- Exercise materials:
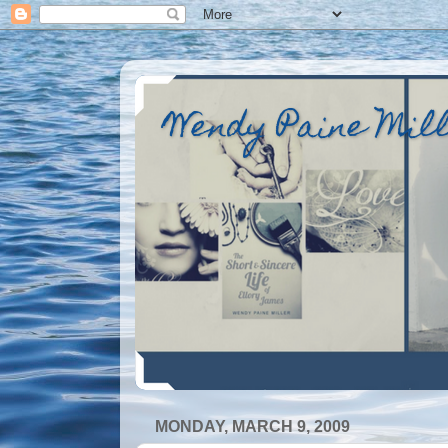
Wendy Paine Mil
MONDAY, MARCH 9, 2009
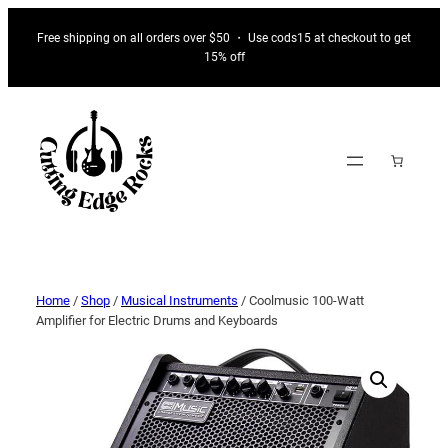
Free shipping on all orders over $50 ・ Use cods15 at checkout to get
15% off
Home
/
Shop
/
Musical Instruments
/ Coolmusic 100-Watt
Amplifier for Electric Drums and Keyboards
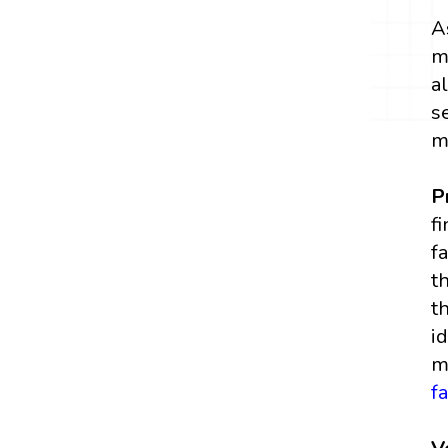
A
m
a
s
m
P
f
f
t
t
i
m
f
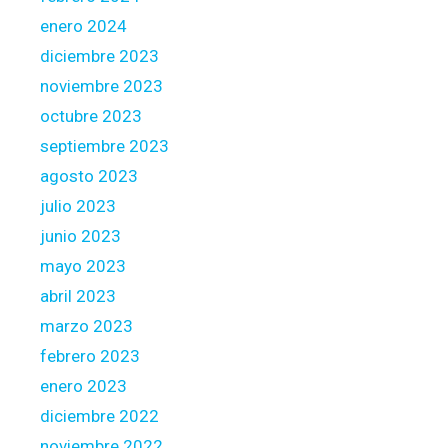
enero 2024
diciembre 2023
noviembre 2023
octubre 2023
septiembre 2023
agosto 2023
julio 2023
junio 2023
mayo 2023
abril 2023
marzo 2023
febrero 2023
enero 2023
diciembre 2022
noviembre 2022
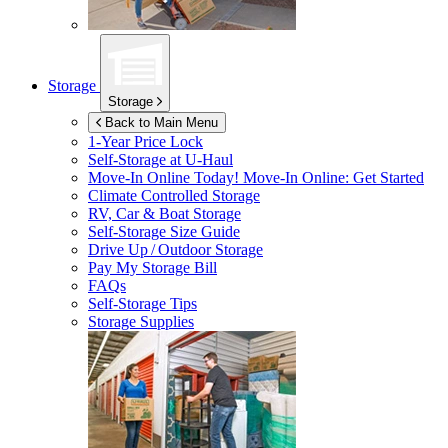
Storage
Storage
Back to Main Menu
1-Year Price Lock
Self-Storage at
U-Haul
Move-In Online Today!
Move-In Online: Get Started
Climate Controlled Storage
RV, Car & Boat Storage
Self-Storage Size Guide
Drive Up / Outdoor Storage
Pay My Storage Bill
FAQs
Self-Storage Tips
Storage Supplies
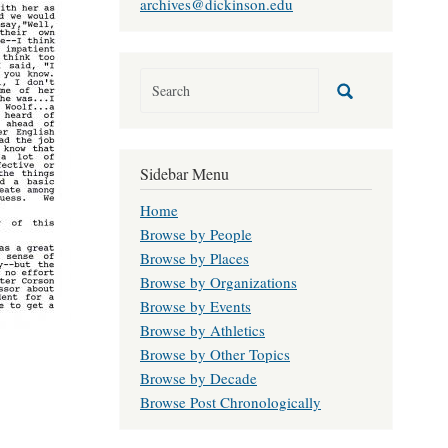
archives@dickinson.edu
Sidebar Menu
Home
Browse by People
Browse by Places
Browse by Organizations
Browse by Events
Browse by Athletics
Browse by Other Topics
Browse by Decade
Browse Post Chronologically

- Requirement: Write out the whole listing above exactly, minus images.

- Reply to the task:
Wendy Paine Mil
MONDAY, MARCH 9, 2009
Free shipping on all orders over $50 ・ Use cods15 at checkout to get
15% off
Home
/
Shop
/
Musical Instruments
/ Coolmusic 100-Watt
Amplifier for Electric Drums and Keyboards
A
m
a
s
m
P
f
f
t
t
i
m
f
enero 2024
diciembre 2023
noviembre 2023
octubre 2023
septiembre 2023
agosto 2023
julio 2023
junio 2023
mayo 2023
abril 2023
marzo 2023
febrero 2023
enero 2023
diciembre 2022
noviembre 2022
Storage
Storage
Back to Main Menu
1-Year Price Lock
Self-Storage at
U-Haul
Move-In Online Today!
Move-In Online: Get Started
Climate Controlled Storage
RV, Car & Boat Storage
Self-Storage Size Guide
Drive Up / Outdoor Storage
Pay My Storage Bill
FAQs
Self-Storage Tips
Storage Supplies
archives@dickinson.edu
Sidebar Menu
Home
Browse by People
Browse by Places
Browse by Organizations
Browse by Events
Browse by Athletics
Browse by Other Topics
Browse by Decade
Browse Post Chronologically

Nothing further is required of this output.